## Text segment
Segment Open

Thanks for the informative report.
What is the total weight ? (Because 530 watts seems like a lot. Mine hovers at 360-380 watts at 2300 Gramm = 80,50 oz )

Hi Rolf,

Thanks, I’ll have to weight it yet. I had no focus on keeping it light. I simply used spare parts for fun and the motors and ESCs are very powerful for the application. Also, this is still an uncalibrated 3DR-style Power Module.

I will weigh it just to compare. I’m more interested in the forward flight current draw since it only hovers for short periods.


Then of course we can’t compare anything yet

Me too :smiley:


My original MT weighed 1.93kg (4.25lbs) with the Mobius FPV setup and the 4s 6AH battery weighed 0.624kg (1.375lbs) for an all up weight of 2.55kg (5.625lbs).

My second MT conversion from spare parts weighs 2.18kg (4.80lbs) with 85g (0.3oz) of lead on the nose and the 6s 5.2AH battery weighed 680g (24oz) for an all up weight of 2.86kg (6.3lbs).

Segment Closed

## Tasks to perform
1. In the forum exchange about power draw and weight, what was the all up weight of the original MT with its battery?
2. Reproduce everything in the forum exchange about power draw and weight from "What is the" down to "for short periods.".
3. Write the next part of the forum exchange about power draw and weight, picking up after its final sentence.

## Information

Segment Open

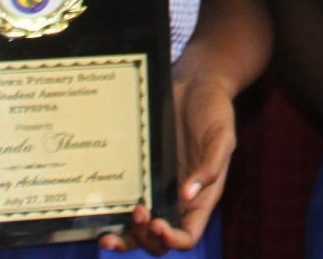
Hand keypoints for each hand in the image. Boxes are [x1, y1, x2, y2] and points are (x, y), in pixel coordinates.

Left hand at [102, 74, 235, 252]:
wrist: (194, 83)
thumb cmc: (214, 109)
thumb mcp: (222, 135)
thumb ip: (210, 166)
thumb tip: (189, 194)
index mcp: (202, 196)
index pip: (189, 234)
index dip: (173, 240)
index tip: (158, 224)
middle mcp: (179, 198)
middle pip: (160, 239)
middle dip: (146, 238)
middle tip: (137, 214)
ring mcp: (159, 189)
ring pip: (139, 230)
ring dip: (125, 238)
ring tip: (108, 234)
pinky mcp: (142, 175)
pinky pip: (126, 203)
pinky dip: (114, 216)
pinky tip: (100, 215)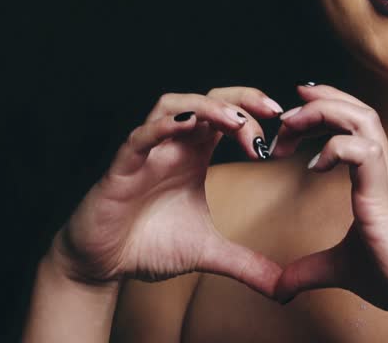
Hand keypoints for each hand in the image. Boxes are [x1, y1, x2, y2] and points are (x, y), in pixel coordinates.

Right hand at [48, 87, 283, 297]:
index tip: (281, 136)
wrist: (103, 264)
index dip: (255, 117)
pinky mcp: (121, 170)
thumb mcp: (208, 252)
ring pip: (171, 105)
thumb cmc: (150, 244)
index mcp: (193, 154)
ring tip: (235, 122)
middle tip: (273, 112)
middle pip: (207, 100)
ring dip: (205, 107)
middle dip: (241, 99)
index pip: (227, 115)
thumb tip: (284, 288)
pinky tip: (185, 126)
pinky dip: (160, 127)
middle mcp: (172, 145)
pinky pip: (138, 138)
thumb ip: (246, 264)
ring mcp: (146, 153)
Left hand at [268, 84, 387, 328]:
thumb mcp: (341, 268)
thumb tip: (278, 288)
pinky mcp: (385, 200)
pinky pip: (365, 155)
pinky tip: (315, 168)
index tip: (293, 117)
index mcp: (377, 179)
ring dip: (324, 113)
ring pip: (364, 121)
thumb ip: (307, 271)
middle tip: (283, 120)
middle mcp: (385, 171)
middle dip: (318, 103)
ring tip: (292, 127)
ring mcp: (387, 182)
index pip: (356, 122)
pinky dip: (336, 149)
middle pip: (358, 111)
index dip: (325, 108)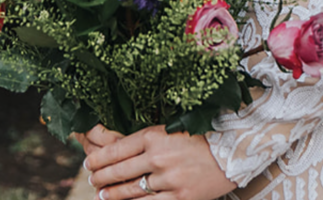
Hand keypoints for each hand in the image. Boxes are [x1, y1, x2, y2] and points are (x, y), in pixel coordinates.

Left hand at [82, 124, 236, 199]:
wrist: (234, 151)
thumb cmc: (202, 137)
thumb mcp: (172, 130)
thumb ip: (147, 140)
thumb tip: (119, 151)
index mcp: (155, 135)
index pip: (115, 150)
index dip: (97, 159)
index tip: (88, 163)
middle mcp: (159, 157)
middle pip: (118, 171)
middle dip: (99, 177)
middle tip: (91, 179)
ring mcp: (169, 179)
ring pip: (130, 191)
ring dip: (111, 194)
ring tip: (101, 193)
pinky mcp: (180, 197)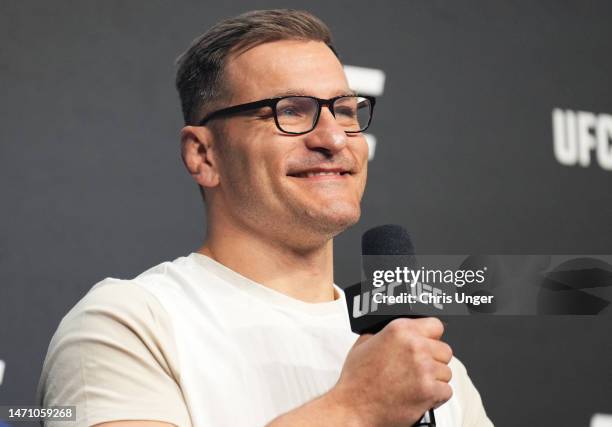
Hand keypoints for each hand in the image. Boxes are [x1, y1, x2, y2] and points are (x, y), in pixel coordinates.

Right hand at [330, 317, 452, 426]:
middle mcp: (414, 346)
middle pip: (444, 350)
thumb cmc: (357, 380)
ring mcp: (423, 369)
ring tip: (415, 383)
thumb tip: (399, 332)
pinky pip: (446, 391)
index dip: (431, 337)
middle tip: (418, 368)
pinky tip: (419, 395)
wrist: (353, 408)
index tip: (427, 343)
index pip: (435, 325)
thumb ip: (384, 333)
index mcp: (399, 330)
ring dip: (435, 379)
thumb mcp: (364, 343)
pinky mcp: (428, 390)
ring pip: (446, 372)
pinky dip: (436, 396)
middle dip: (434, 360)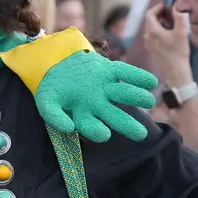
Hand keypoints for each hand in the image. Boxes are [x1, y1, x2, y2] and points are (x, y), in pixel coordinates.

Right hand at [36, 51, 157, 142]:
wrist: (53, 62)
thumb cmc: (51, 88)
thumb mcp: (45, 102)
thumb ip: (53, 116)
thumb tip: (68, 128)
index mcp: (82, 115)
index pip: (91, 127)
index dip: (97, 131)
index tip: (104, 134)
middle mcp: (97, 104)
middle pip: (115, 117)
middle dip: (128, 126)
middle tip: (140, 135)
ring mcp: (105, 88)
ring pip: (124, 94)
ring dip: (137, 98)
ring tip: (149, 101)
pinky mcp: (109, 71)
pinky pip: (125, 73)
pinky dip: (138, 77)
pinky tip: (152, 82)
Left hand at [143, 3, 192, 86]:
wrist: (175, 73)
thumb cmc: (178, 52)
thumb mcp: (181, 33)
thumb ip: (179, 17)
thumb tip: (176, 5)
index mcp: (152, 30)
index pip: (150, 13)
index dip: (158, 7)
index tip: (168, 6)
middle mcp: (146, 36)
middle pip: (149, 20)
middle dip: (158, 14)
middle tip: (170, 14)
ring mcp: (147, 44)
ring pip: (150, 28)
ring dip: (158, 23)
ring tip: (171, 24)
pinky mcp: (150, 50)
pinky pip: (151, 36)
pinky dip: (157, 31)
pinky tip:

Segment Closed

## Answers to this exercise
1. 2.55kg (5.625lbs)

2.
What is the total weight ? (Because 530 watts seems like a lot. Mine hovers at 360-380 watts at 2300 Gramm = 80,50 oz )

Hi Rolf,

Thanks, I’ll have to weight it yet. I had no focus on keeping it light. I simply used spare parts for fun and the motors and ESCs are very powerful for the application. Also, this is still an uncalibrated 3DR-style Power Module.

I will weigh it just to compare. I’m more interested in the forward flight current draw since it only hovers for short periods.

3.
So my 2nd MT conversion is more weight than my first conversion with heavier motors and ESCs, but it cost me nothing and should take some good abuse flying it next summer. I have 4 sets of batteries for it along with any spares to keep it going. Likewise, my first conversion has many spares and I love to fly it in either calm or windy conditions.

Below is the APC 10x6 e-prop installed on the SunnySky x3508 motor (same as quad motors) using an M6 nylon lock nut. To hold the battery from sliding backwards, a simple Velcro strap folds into place.